* **Data provided**
_ _ _ _ _ _ _

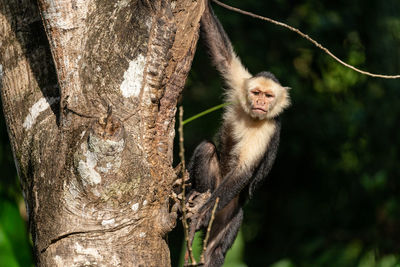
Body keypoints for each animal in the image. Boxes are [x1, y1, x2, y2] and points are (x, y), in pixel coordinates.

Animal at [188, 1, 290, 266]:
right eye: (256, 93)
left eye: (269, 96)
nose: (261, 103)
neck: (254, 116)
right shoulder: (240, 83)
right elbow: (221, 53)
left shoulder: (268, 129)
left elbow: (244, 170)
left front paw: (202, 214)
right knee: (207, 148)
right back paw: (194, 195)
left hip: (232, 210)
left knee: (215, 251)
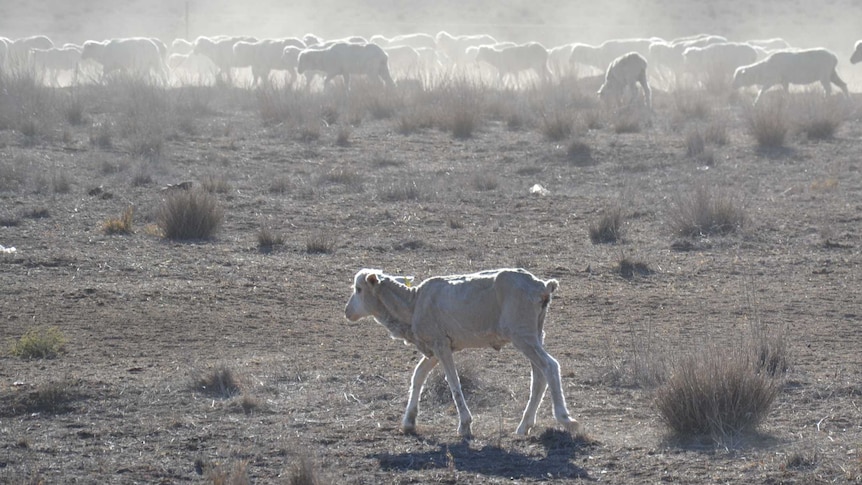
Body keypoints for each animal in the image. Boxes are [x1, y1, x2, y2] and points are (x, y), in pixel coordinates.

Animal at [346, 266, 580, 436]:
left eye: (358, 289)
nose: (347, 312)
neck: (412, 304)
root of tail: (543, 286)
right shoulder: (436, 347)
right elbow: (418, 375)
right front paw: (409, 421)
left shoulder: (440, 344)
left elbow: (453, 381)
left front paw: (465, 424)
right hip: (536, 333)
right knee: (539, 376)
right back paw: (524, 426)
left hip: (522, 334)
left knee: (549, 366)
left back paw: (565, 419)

_ _ _ _ _ _ _

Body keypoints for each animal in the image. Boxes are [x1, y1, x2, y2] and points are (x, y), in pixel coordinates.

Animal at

_ _ _ _ _ _ _

* **Goal of the exercise**
Please set down, exactly and with no pictures, the lines in the entries above starting at the one holding "left knee: (215, 251)" and ending at the one holding "left back paw: (565, 419)", ends included.

* **Response area**
left knee: (215, 251)
Body keypoints for each animal in the image. Boxes are [x1, y1, x2, y2] and points are (x, y), in pixel coordinates.

Animal at [346, 266, 580, 436]:
left eye: (358, 289)
nose: (347, 312)
neck: (412, 304)
root of tail: (543, 286)
right shoulder: (436, 347)
right elbow: (418, 375)
right front paw: (409, 421)
left shoulder: (440, 344)
left elbow: (453, 381)
left front paw: (465, 424)
right hip: (536, 333)
right knee: (539, 376)
right back paw: (524, 426)
left hip: (522, 334)
left knee: (549, 366)
left back paw: (565, 419)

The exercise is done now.